My new favorite invention is Press 'N Seal. Which I may blog about when times get desperate. It's not like Saran Wrap, it's incredibly better.

Something better than Saran Wrap?? Now, that's progress. Saran wrap is one of those everyday annoyances. How often do I use it and yet I've never been able to tear it off the roll without having it scrunch up beyond all ability to fix it.

Another area where we've had progress is shoes. The platforms of today are so much better than the ones we had in the late 70s -- much easier to walk in, and I'm sure society is grateful for that.

Kathy, one area where I'm *not* living in the moment is with digital music. I don't own an iPod! Although, come to think of it, we have speakers in our house attached to a computer server where all our music is stored, so we're digital, we're just not mobile.

GEEK ALERT, GEEK ALERT:

Is this "Shazam!" said as if by Gomer Pyle, or by Billy Batson so he turns into Captain Marvel? Just asking...:)

Gosh, William, I don't know, I've never seen either of those. I meant it as an exclamation of awe at the futurama we live in. Which would be more appropriate?

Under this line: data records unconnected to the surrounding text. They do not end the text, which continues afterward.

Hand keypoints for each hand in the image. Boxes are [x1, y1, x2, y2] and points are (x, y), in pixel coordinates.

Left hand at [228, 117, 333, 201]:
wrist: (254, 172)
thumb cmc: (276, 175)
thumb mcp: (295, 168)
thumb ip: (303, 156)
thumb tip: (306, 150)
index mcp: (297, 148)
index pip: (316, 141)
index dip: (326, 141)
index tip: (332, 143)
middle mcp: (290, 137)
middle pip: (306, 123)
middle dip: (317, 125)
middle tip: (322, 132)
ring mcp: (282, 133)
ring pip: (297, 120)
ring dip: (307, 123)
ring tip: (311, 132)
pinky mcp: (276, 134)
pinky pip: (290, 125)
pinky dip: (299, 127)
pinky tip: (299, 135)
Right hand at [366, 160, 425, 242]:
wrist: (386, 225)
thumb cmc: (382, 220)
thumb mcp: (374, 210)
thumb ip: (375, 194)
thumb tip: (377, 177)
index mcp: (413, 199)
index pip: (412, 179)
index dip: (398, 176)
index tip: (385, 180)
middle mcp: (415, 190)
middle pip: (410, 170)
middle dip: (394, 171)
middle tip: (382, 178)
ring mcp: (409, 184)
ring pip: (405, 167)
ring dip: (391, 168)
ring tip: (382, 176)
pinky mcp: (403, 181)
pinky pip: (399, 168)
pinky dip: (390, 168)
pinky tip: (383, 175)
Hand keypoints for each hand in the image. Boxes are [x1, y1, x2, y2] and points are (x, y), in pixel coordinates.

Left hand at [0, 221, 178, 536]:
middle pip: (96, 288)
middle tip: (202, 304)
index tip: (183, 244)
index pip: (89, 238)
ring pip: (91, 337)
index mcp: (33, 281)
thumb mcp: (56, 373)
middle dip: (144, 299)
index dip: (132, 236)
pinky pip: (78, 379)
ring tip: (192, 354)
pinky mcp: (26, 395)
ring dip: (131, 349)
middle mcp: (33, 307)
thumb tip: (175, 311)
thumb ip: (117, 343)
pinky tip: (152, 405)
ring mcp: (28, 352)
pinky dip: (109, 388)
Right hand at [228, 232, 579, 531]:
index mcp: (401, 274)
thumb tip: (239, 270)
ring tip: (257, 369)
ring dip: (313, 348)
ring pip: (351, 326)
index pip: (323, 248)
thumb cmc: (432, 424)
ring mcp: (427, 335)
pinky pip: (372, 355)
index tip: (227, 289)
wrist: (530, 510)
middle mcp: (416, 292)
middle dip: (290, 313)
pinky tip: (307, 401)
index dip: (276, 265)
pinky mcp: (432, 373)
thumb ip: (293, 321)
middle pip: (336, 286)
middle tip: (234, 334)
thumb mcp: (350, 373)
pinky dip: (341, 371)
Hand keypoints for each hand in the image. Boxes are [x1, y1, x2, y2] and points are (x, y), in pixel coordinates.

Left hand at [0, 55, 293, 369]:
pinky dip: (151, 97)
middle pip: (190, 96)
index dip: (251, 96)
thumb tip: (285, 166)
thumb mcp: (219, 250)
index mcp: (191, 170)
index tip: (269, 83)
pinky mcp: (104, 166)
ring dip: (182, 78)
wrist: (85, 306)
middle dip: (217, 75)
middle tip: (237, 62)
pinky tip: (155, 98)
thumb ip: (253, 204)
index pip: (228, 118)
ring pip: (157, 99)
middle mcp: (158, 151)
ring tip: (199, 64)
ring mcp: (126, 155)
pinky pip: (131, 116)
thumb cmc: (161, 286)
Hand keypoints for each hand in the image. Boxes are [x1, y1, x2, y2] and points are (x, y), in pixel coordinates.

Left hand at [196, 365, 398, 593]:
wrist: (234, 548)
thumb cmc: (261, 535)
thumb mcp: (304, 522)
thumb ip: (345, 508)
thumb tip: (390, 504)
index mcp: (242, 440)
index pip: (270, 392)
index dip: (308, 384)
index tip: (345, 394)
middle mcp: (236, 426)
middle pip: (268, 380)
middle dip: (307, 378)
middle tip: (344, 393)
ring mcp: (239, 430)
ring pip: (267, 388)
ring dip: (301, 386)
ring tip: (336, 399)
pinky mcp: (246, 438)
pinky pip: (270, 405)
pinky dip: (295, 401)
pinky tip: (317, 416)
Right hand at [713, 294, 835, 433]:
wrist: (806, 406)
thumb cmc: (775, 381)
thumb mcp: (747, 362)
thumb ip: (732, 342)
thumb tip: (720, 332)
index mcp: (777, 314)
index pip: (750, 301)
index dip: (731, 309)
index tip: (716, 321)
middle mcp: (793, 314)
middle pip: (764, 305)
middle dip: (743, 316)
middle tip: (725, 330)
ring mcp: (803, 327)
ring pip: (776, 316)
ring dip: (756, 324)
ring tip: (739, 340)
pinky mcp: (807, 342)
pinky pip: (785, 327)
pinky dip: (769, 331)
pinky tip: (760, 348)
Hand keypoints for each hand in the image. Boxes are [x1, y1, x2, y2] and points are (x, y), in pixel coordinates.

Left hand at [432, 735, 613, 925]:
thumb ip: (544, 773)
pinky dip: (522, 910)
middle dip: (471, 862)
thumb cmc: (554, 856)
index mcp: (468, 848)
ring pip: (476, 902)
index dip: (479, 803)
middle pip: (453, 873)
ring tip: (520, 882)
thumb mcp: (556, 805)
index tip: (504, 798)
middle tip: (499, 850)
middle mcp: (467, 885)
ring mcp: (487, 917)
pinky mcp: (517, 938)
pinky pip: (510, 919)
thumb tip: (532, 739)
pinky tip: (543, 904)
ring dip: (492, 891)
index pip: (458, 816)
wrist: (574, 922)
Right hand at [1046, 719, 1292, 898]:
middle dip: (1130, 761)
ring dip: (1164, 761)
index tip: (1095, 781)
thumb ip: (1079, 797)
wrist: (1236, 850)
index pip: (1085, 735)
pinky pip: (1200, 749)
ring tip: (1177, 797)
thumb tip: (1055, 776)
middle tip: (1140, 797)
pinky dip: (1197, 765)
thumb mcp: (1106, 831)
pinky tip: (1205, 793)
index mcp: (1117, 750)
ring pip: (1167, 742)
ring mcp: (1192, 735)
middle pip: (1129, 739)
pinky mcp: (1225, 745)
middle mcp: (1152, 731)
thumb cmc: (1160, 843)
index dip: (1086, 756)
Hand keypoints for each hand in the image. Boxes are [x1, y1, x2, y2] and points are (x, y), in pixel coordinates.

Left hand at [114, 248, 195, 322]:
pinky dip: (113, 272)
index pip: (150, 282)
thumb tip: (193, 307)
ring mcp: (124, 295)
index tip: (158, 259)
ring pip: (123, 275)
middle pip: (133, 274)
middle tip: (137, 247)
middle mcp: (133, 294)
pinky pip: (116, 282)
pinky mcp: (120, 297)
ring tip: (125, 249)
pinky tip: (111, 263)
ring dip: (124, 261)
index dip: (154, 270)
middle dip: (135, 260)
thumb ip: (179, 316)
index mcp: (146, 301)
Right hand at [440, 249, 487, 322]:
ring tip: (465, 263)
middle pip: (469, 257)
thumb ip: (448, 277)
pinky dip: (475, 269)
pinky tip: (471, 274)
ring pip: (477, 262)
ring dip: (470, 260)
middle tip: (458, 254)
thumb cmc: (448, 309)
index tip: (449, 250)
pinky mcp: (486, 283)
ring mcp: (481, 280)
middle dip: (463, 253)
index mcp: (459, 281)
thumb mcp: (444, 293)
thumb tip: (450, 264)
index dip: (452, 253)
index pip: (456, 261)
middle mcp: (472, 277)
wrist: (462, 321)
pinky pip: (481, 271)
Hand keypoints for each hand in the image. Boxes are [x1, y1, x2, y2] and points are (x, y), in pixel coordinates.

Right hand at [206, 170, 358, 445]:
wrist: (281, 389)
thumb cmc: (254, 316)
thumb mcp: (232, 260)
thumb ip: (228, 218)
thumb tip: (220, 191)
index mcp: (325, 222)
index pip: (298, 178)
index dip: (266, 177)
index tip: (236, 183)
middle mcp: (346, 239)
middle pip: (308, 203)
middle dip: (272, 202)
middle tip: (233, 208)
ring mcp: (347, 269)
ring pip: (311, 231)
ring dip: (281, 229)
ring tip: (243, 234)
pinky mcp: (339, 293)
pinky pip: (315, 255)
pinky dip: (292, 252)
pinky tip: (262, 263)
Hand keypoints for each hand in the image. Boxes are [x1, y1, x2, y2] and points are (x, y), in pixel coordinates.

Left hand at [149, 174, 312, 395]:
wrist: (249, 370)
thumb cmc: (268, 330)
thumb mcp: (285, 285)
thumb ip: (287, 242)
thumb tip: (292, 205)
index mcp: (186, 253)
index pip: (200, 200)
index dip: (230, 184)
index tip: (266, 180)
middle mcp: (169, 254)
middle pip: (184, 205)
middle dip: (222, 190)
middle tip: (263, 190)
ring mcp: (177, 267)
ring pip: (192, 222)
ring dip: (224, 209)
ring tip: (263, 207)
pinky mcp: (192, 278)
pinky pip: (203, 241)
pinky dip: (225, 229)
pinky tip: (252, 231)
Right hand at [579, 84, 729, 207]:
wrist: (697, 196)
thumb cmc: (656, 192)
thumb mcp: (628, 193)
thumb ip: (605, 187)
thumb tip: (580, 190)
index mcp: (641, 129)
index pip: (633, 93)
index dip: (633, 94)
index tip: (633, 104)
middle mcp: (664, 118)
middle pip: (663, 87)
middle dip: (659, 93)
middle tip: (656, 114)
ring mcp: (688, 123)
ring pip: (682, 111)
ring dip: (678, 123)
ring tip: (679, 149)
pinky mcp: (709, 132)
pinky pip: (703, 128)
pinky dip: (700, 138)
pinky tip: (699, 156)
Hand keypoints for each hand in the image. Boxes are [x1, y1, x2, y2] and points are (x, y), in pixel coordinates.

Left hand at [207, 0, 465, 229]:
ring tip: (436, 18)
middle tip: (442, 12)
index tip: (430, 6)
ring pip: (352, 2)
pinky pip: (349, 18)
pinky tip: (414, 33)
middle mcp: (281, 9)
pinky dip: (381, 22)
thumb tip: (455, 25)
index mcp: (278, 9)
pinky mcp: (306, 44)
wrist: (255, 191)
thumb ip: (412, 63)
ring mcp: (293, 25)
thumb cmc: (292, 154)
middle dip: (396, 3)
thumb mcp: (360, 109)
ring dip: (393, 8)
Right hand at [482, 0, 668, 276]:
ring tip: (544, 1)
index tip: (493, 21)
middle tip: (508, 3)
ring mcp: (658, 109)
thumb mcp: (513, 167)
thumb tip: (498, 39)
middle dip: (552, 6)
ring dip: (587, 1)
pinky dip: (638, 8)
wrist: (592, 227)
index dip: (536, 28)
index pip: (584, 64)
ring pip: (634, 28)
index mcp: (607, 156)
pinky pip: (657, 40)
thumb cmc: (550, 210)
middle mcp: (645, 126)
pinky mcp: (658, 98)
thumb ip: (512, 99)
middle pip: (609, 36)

You are not a 'geek,' CUW, in that you do not bite off the heads of chickens in a circus - not that we know of, at least. You are a techno-cultural antiquarian. With style.

Well, Michele, I'll go with the Captain Marvel version, just because. BUT I'm open to alternatives.

Tom, we're going to have to sit down over single malt scotch and Opus X cigars one day...:)

Scotch and cigars. Thos are things that feel like they'll never go out of fashion and always be around. But then again, people probably once thought that about mead and snuff.